Lawmakers have constantly stressed the need to bolster the independence of arbitrators. The Law Commission of India moved to protect the integrity of arbitrations in India by ensuring that arbitrators are ‘neutral’, ‘impartial’, and ‘unbiased’. It recommended a host of amendments to the Arbitration and Conciliation Act, 1996, to disqualify any person whose relationship with either of the parties may attribute bias for appointment as an arbitrator.
First, the commission proposed disclosures, at the stage of appointment of an arbitrator, of relationship or interest of any kind that may raise justifiable doubts over the arbitrator’s independence. Second, it proposed to set out the parameters, based on International Bar Association (IBA) guidelines, that would disqualify a person for appointment as arbitrator.
In 2015, on the recommendation of the commission, Section 12 of the Arbitration Act was amended, and the Seventh Schedule was added to provide for neutrality of arbitrators. Subsequently, unilateral appointment of arbitrators became illegal under the Indian arbitral regime.
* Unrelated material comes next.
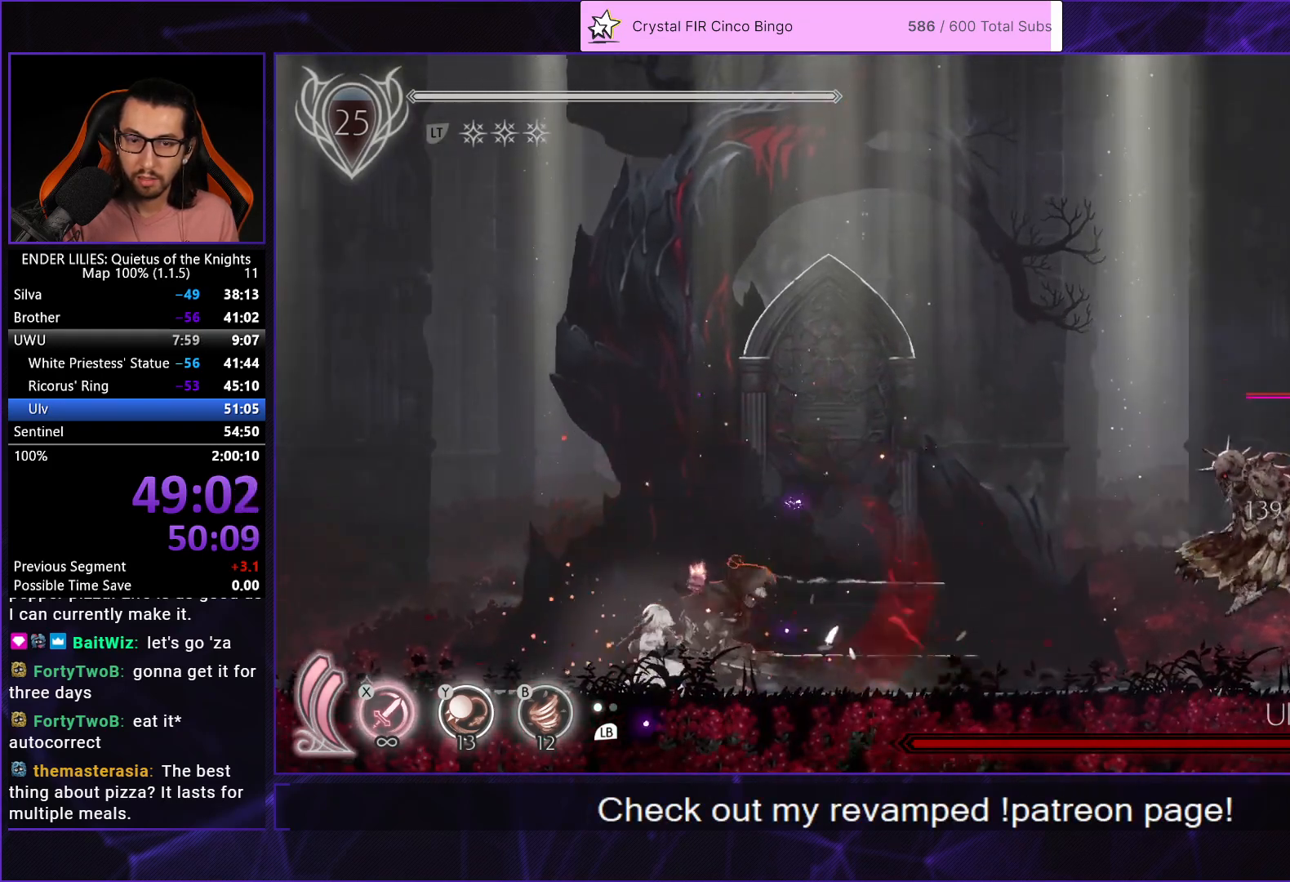
{"buttons": ["DPAD_RIGHT"], "left_stick": "center", "right_stick": "center", "events": [[233, "R1", "down"], [417, "R1", "up"]]}
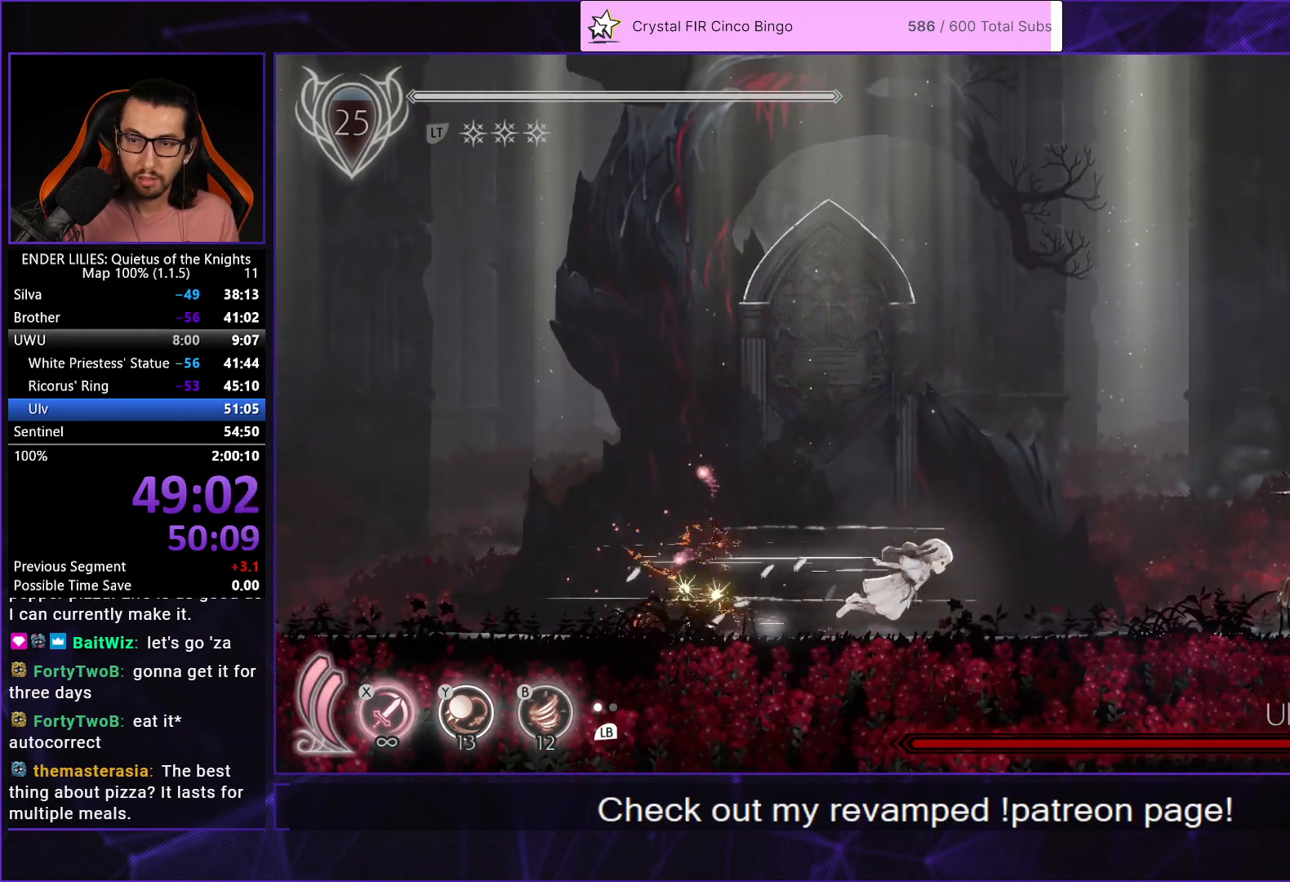
{"buttons": [], "left_stick": "center", "right_stick": "center", "events": [[217, "X", "down"], [267, "DPAD_RIGHT", "up"], [350, "X", "up"]]}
Despite the law against unilateral appointment of arbitrators, in several matters, especially involving public undertakings, an arbitrator’s appointment may become a contentious issue even before the primary dispute may be adjudicated upon. Several commercial agreements in India still provide for unilateral appointment of arbitrators. Further, many government undertakings continue with the practice of providing for dispute resolution through senior bureaucrats or arbitrators nominated by them. These practices have led to several vital judgements on the illegality of unilateral appointment of arbitrators.
Judicial trends
The Supreme Court of India, in Voestalpine Schienen GMVH vs DMRC, opined that the principles of impartiality and independence could not be discarded at any stage of arbitral proceedings and, more specifically, at the stage of constituting the arbitral tribunal. It further observed that a sensible law could not permit the appointment of an arbitrator who is himself a party to the dispute or who is employed by one of the parties.
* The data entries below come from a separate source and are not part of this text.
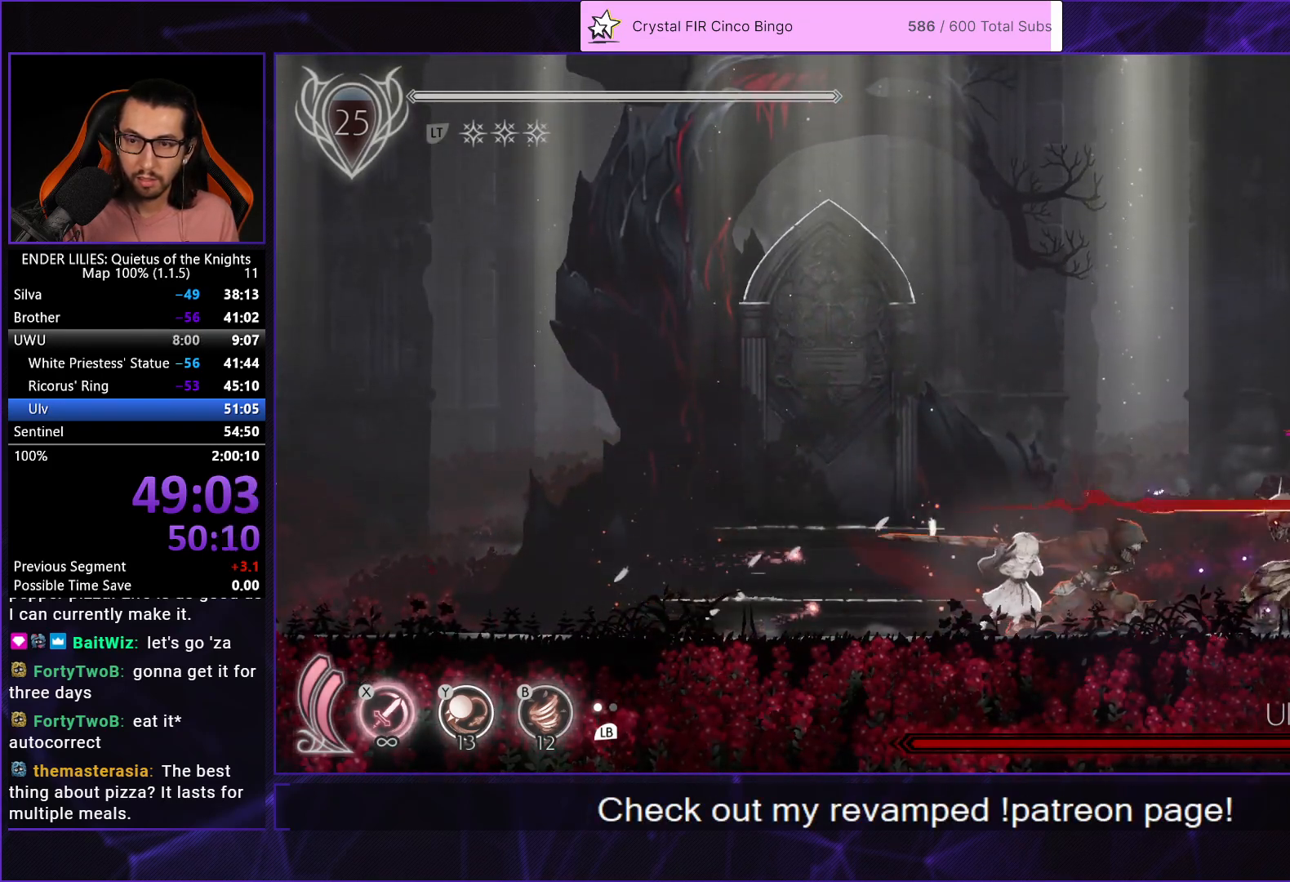
{"buttons": ["DPAD_LEFT"], "left_stick": "center", "right_stick": "center", "events": [[117, "DPAD_RIGHT", "down"], [217, "R1", "down"], [383, "R1", "up"], [433, "DPAD_RIGHT", "up"], [467, "DPAD_LEFT", "down"]]}
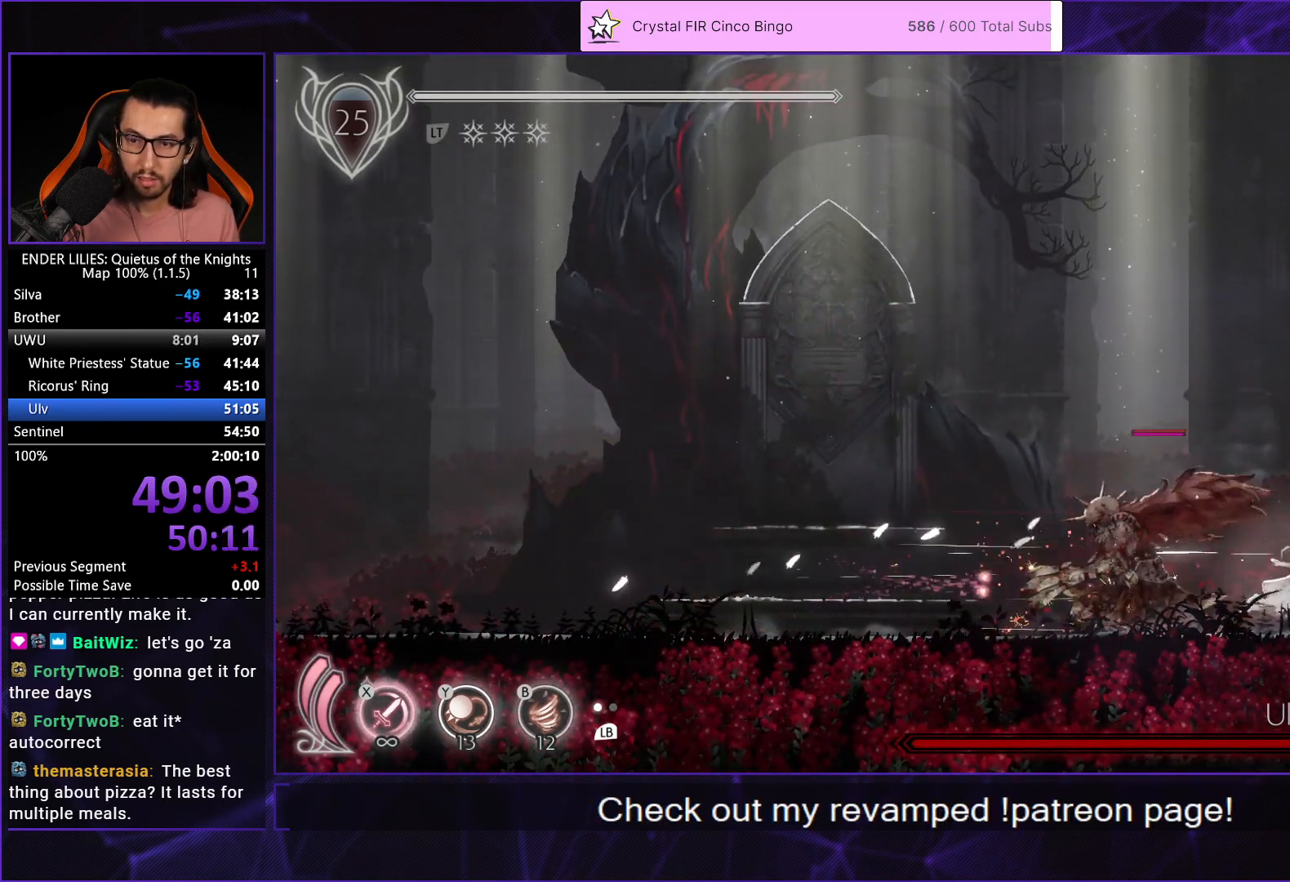
{"buttons": ["DPAD_LEFT"], "left_stick": "center", "right_stick": "center", "events": [[17, "R1", "down"], [100, "R1", "up"], [167, "R1", "down"], [250, "R1", "up"], [317, "R1", "down"], [483, "R1", "up"]]}
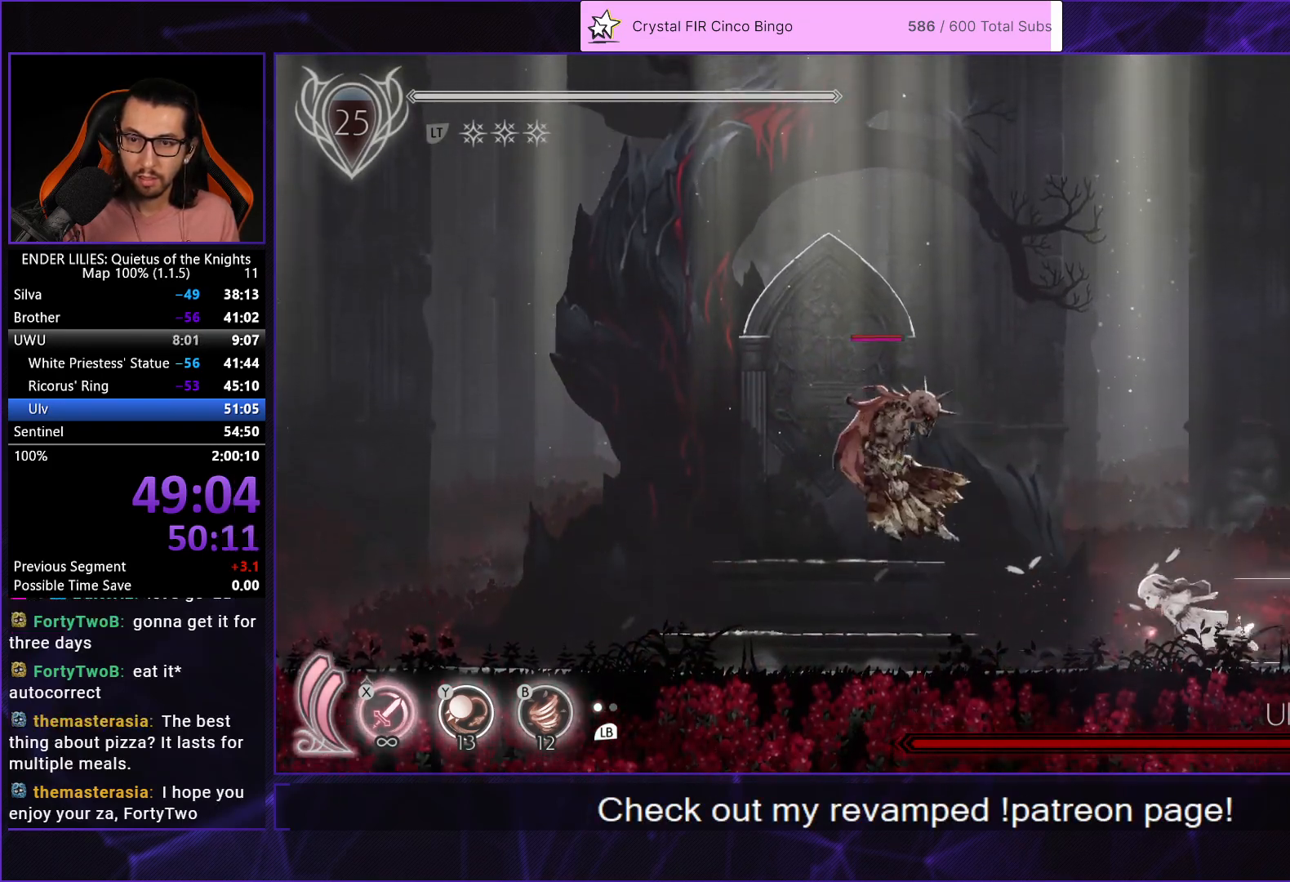
{"buttons": ["DPAD_RIGHT"], "left_stick": "center", "right_stick": "center", "events": [[383, "DPAD_LEFT", "up"], [417, "DPAD_RIGHT", "down"]]}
In TRF Ltd vs Energo Engineering Projects Ltd, the apex court rendered a detailed decision on the implications of the 2015 amendment of the Arbitration Act. The issue before the court was whether a person who was ineligible to be an arbitrator could nominate another as an arbitrator. The Supreme Court opined that they cannot, based on the principle that what cannot be done directly under law cannot also be done indirectly. The Supreme Court further clarified that since unilateral appointment goes to the very root of the matter, anything that falls from it will be invalid. Simply put, once the foundation collapses, the superstructure is bound to collapse. A similar case — Bharat Broadband Network vs United Telecoms — involving unilateral appointments came up before the Supreme Court, which clarified that the only way to reverse the illegality of a unilateral appointment of arbitrator is by having a party waive its right to nominate an arbitrator in writing.
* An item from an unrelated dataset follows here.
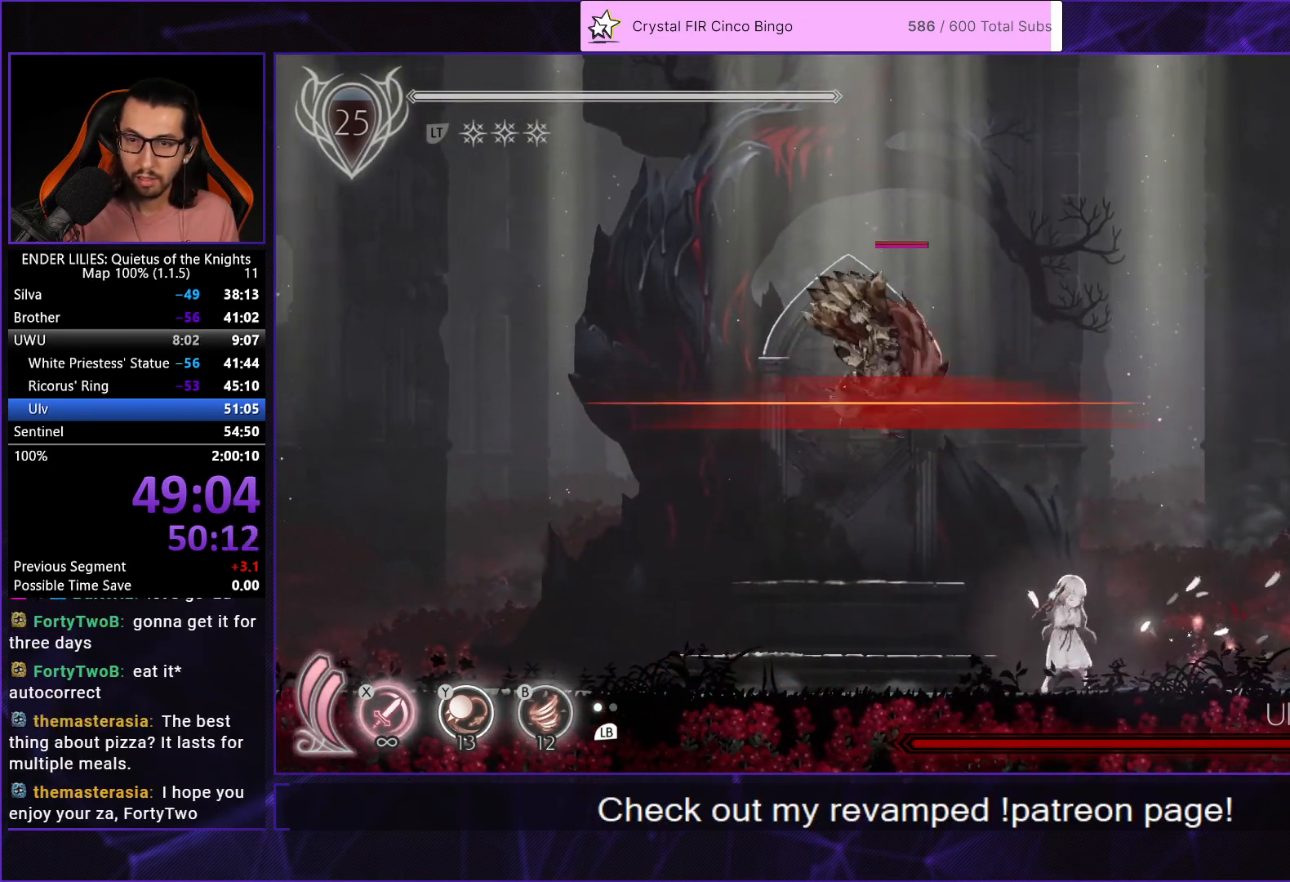
{"buttons": ["DPAD_UP"], "left_stick": "center", "right_stick": "center", "events": [[33, "DPAD_RIGHT", "up"], [100, "Y", "down"], [117, "B", "down"], [167, "Y", "up"], [250, "B", "up"], [250, "L1", "down"], [350, "L1", "up"], [367, "Y", "down"], [450, "Y", "up"], [467, "DPAD_UP", "down"]]}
The Supreme Court has from time to time rendered similar decisions — such as in Perkinds Eastman Architects DPC vs HSCC, and HARSAC vs Pan India Consultants Pvt Ltd — where it clarified that a party’s employees, chairman, director, or government officials (in case of public undertakings) were ineligible to become arbitrator.
The way forward
The tendency to defend unilateral appointments and needlessly drag arbitration proceedings must be opposed as it defeats the objective of arbitration. As held by several judicial pronouncements, the efficacy of arbitration, as an alternative dispute resolution mechanism, rests on the premise that disputes would be adjudicated by independent and impartial arbitrators.
It is high time companies, especially public service undertakings, reviewed their standard dispute resolution clauses to eliminate the provisions for unilateral appointments. This would allow not only parties to save time and cost but also arbitral tribunals to exercise their wisdom and render binding decisions.